TriVascular announced on 4 June 2012 a US$60 million series D Preferred Stock equity financing commitment; the initial tranche of which closed on 1 June. New investor Kaiser Permanente Ventures, in partnership with the Redmile Group, led the round joining existing investors New Enterprise Associates, Delphi Ventures, MPM Capital, Kearny Venture Partners and Pinnacle Ventures.
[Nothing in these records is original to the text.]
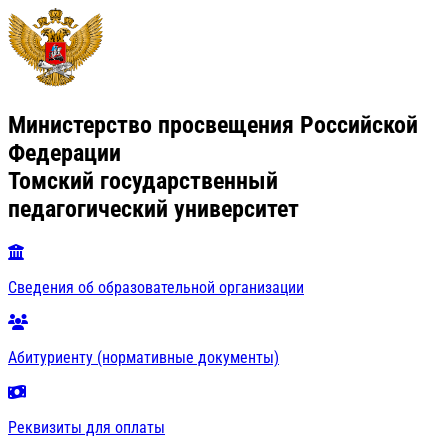
Министерство просвещения Российской
Федерации
Томский государственный
педагогический университет
Сведения об образовательной организации
Абитуриенту (нормативные документы)
Реквизиты для оплаты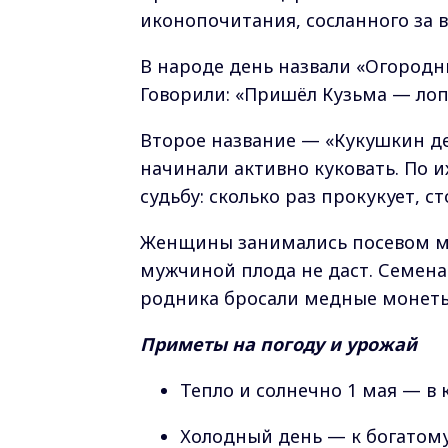
иконопочитания, сосланного за в
В народе день назвали «Огородн
Говорили: «Пришёл Кузьма — лопа
Второе название — «Кукушкин ден
начинали активно куковать. По и
судьбу: сколько раз прокукует, ст
Женщины занимались посевом мо
мужчиной плода не даст. Семена 
родника бросали медные монеты
Приметы на погоду и урожай
Тепло и солнечно 1 мая — в
Холодный день — к богатому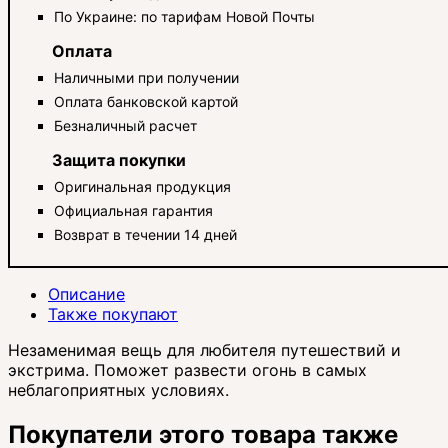
По Украине: по тарифам Новой Почты
Оплата
Наличными при получении
Оплата банковской картой
Безналичный расчет
Защита покупки
Оригинальная продукция
Официальная гарантия
Возврат в течении 14 дней
Описание
Также покупают
Незаменимая вещь для любителя путешествий и
экстрима. Поможет развести огонь в самых
неблагоприятных условиях.
Покупатели этого товара также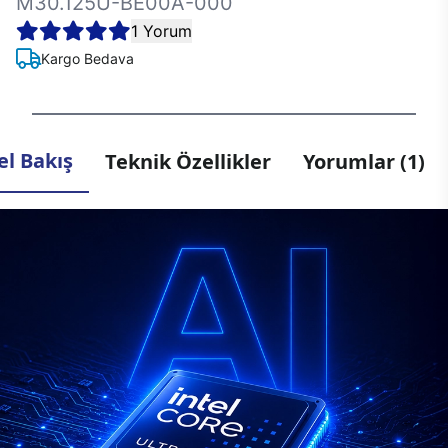
M30.125U-BE00A-000
1 Yorum
Kargo Bedava
l Bakış
Teknik Özellikler
Yorumlar (1)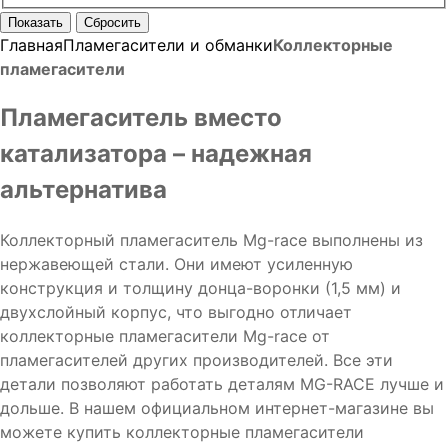
Главная
Пламегасители и обманки
Коллекторные
пламегасители
Пламегаситель вместо
катализатора – надежная
альтернатива
Коллекторный пламегаситель Mg-race выполнены из
нержавеющей стали. Они имеют усиленную
конструкция и толщину донца-воронки (1,5 мм) и
двухслойный корпус, что выгодно отличает
коллекторные пламегасители Mg-race от
пламегасителей других производителей. Все эти
детали позволяют работать деталям MG-RACE лучше и
дольше. В нашем официальном интернет-магазине вы
можете купить коллекторные пламегасители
Sam Brasch, director at Kaiser Permanente Ventures, will join TriVascular’s Board of Directors.
Proceeds from the financing will be used to pursue US PMA approval of the Ovation Abdominal Stent Graft System, drive further sales expansion internationally, fuel product development efforts and initiate US commercial activity.
“We are grateful for the strong partnership with our investors,” said Christopher G Chavez, chairman and CEO of TriVascular. “We welcome Kaiser Permanente Ventures and the Redmile Group to the TriVascular Team and are thankful for the continued support from our existing syndicate. We believe a financing of this magnitude, in this economic environment, is a strong endorsement of our technology, team and opportunity. We are honored by the support and remain resolute in our mission: To partner with clinicians to improve the lives of patients suffering from aortic disease.”
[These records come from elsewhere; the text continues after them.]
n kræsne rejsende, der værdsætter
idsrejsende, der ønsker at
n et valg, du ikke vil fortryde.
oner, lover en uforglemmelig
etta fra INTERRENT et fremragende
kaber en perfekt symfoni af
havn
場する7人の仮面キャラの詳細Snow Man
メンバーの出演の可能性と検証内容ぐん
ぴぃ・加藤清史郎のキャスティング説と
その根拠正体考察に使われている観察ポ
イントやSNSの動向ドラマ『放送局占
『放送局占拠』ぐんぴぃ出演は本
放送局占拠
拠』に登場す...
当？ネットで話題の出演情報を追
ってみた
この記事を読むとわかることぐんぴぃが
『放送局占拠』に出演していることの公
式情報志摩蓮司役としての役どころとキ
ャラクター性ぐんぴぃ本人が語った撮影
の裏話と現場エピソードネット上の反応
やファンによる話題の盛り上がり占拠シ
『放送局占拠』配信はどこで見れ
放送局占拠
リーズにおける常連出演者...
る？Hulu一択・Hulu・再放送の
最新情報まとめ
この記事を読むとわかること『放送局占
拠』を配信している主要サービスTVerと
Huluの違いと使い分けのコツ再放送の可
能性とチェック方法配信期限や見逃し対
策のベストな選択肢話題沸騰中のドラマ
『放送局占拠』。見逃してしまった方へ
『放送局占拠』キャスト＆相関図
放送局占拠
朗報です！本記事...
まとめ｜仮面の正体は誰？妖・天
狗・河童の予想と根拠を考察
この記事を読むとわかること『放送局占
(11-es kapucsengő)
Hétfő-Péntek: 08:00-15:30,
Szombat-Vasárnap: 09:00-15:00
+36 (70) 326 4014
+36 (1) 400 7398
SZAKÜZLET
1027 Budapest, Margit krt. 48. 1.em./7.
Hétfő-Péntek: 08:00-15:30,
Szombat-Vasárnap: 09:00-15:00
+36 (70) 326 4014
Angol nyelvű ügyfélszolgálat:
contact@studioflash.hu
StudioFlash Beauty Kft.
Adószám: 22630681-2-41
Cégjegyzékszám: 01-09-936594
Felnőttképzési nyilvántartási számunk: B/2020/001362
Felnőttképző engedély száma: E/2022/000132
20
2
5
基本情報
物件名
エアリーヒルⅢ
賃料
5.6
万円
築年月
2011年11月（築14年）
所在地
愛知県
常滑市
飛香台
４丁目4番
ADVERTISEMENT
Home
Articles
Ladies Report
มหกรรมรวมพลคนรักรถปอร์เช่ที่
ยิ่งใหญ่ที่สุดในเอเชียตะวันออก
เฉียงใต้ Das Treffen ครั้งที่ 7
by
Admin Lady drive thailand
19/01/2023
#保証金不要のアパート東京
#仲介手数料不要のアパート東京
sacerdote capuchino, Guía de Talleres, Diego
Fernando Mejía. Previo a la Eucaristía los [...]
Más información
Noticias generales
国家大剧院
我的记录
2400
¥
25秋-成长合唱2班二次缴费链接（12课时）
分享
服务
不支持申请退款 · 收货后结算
In the US alone, there is an estimated prevalence of nearly 2 million people with abdominal aortic aneurysms. Many of these potential patients do not have access to minimally invasive endovascular aortic repair (EVAR) given the limitations of approved devices. With an ultra low-profile (14F OD) and innovative, unique sealing technology, the Ovation system is designed to expand the patient population suitable for EVAR by addressing a wider range of diseased anatomy. In November 2011, the US FDA granted Ovation the first ever humanitarian device exemption (HDE) approval in EVAR. Ovation received CE mark approval in August 2010. To date, over 900 patients worldwide have been treated with Ovation.
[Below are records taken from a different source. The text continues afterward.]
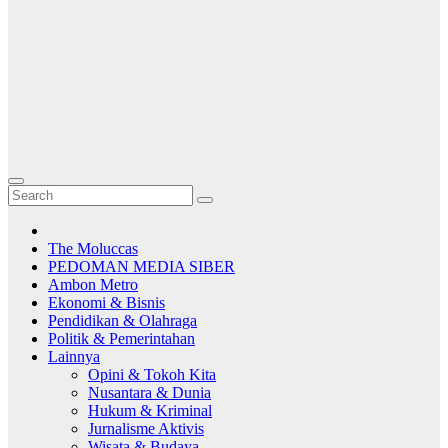
The Moluccas
PEDOMAN MEDIA SIBER
Ambon Metro
Ekonomi & Bisnis
Pendidikan & Olahraga
Politik & Pemerintahan
Lainnya
Opini & Tokoh Kita
Nusantara & Dunia
Hukum & Kriminal
Jurnalisme Aktivis
Wisata & Budaya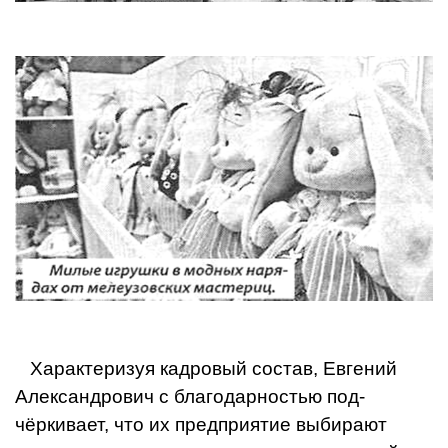
Характеризуя кадровый состав, Евге­ний
Александрович с благодарностью под­
чёркивает, что их предприятие выбирают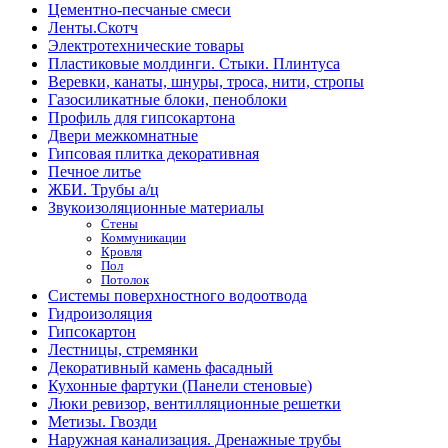
Цементно-песчаные смеси
Ленты.Скотч
Электротехнические товары
Пластиковые молдинги. Стыки. Плинтуса
Веревки, канаты, шнуры, троса, нити, стропы
Газосиликатные блоки, пеноблоки
Профиль для гипсокартона
Двери межкомнатные
Гипсовая плитка декоративная
Печное литье
ЖБИ. Трубы а/ц
Звукоизоляционные материалы
Стены
Коммуникации
Кровля
Пол
Потолок
Системы поверхностного водоотвода
Гидроизоляция
Гипсокартон
Лестницы, стремянки
Декоративный камень фасадный
Кухонные фартуки (Панели стеновые)
Люки ревизор, вентилляционные решетки
Метизы. Гвозди
Наружная канализация. Дренажные трубы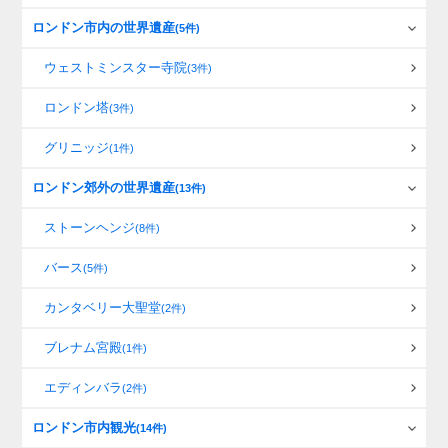
ロンドン市内の世界遺産
(5件)
ウェストミンスター寺院
(3件)
ロンドン塔
(3件)
グリニッジ
(1件)
ロンドン郊外の世界遺産
(13件)
ストーンヘンジ
(8件)
バース
(5件)
カンタベリー大聖堂
(2件)
ブレナム宮殿
(1件)
エディンバラ
(2件)
ロンドン市内観光
(14件)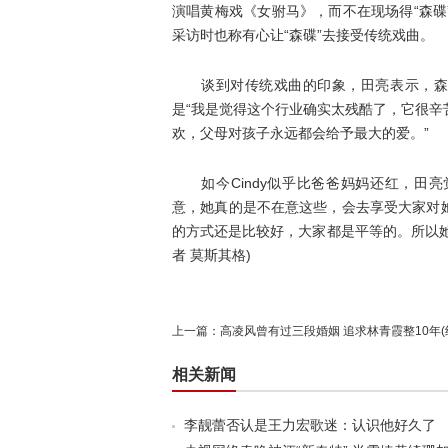
演唱黄梅戏《女驸马》，而不在现场得“森
采访时也称有心让“森碟”去接受传统戏曲。
谈到对传统戏曲的印象，田亮表示，森碟
是“我是觉得这个行业确实太残酷了，它很
欢，父母对孩子永远都会给予最大的爱。”
如今Cindy似乎比爸爸妈妈还红，田亮觉
意，她真的是不在意这些，会去享受大家对
的方式还是比较好，大家都是平等的。所以她一
者 莫斯其格)
上一篇：
高凌风曾有过三段婚姻 追求林青霞整10年(
相关新闻
李靓蕾否认是王力宏歌迷：认识他好久了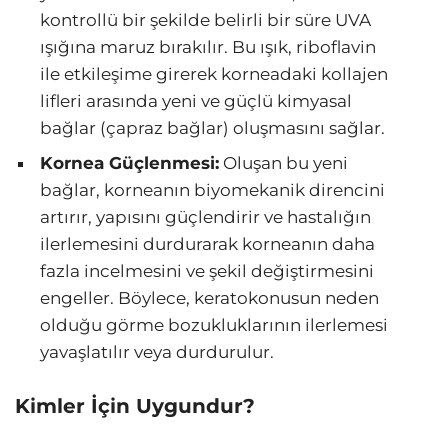
kontrollü bir şekilde belirli bir süre UVA
ışığına maruz bırakılır. Bu ışık, riboflavin
ile etkileşime girerek korneadaki kollajen
lifleri arasında yeni ve güçlü kimyasal
bağlar (çapraz bağlar) oluşmasını sağlar.
Kornea Güçlenmesi:
Oluşan bu yeni
bağlar, korneanın biyomekanik direncini
artırır, yapısını güçlendirir ve hastalığın
ilerlemesini durdurarak korneanın daha
fazla incelmesini ve şekil değiştirmesini
engeller. Böylece, keratokonusun neden
olduğu görme bozukluklarının ilerlemesi
yavaşlatılır veya durdurulur.
Kimler İçin Uygundur?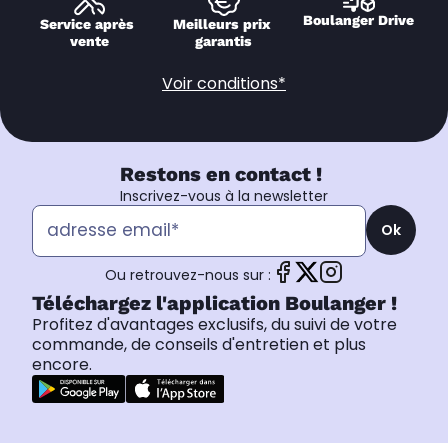
Boulanger Drive
Service après 
Meilleurs prix 
vente
garantis
Voir conditions*
Restons en contact !
Inscrivez-vous à la newsletter
Ok
Ou retrouvez-nous sur :
Téléchargez l'application Boulanger !
Profitez d'avantages exclusifs, du suivi de votre
commande, de conseils d'entretien et plus
encore.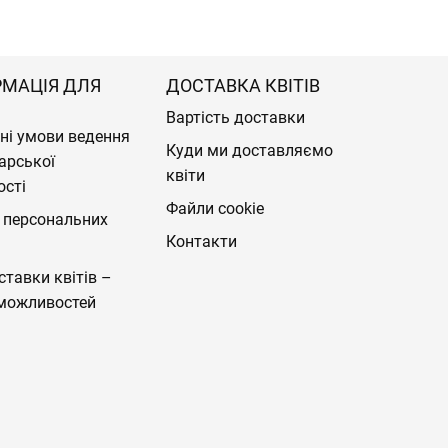
РМАЦІЯ ДЛЯ
ДОСТАВКА КВІТІВ
Вартість доставки
ні умови ведення
Куди ми доставляємо
арської
квіти
ості
Файли cookie
 персональних
Контакти
ставки квітів –
можливостей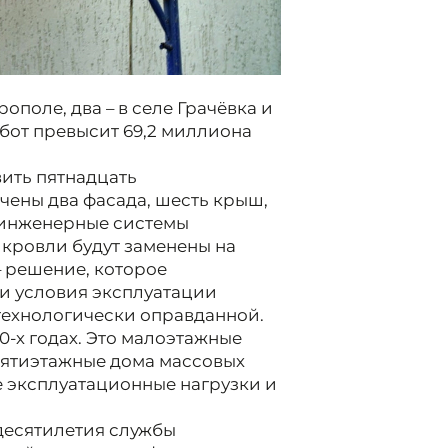
ополе, два – в селе Грачёвка и
абот превысит 69,2 миллиона
ить пятнадцать
чены два фасада, шесть крыш,
 инженерные системы
 кровли будут заменены на
– решение, которое
 и условия эксплуатации
 технологически оправданной.
-х годах. Это малоэтажные
 пятиэтажные дома массовых
 эксплуатационные нагрузки и
 десятилетия службы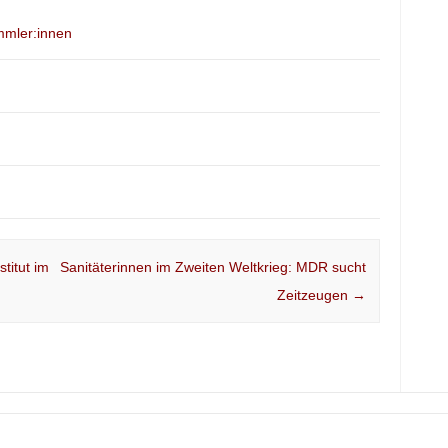
mmler:innen
titut im
Sanitäterinnen im Zweiten Weltkrieg: MDR sucht
Zeitzeugen
→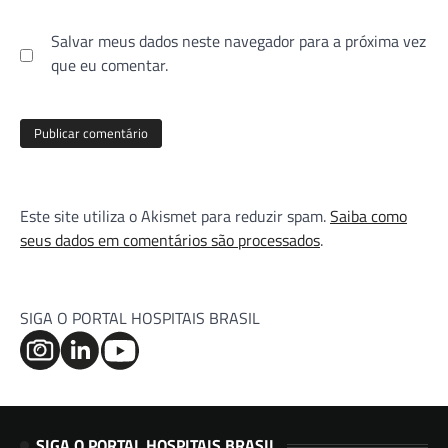
Salvar meus dados neste navegador para a próxima vez
que eu comentar.
Este site utiliza o Akismet para reduzir spam.
Saiba como
seus dados em comentários são processados
.
SIGA O PORTAL HOSPITAIS BRASIL
SIGA O PORTAL HOSPITAIS BRASIL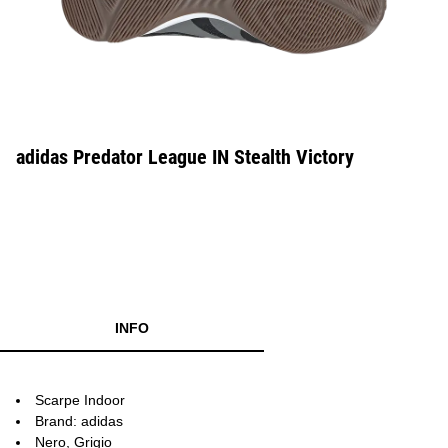
adidas Predator League IN Stealth Victory
INFO
Scarpe Indoor
Brand: adidas
Nero, Grigio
TriVascular recently submitted the fifth, and final, PMA module to the FDA. The primary content of module five is the global clinical trial data. The one-year results from the pivotal study were first presented earlier this year at the CX Symposium in London, UK. The Ovation Abdominal Stent Graft System is currently available for sale in the US, for a narrow subset of patients, under an HDE designation.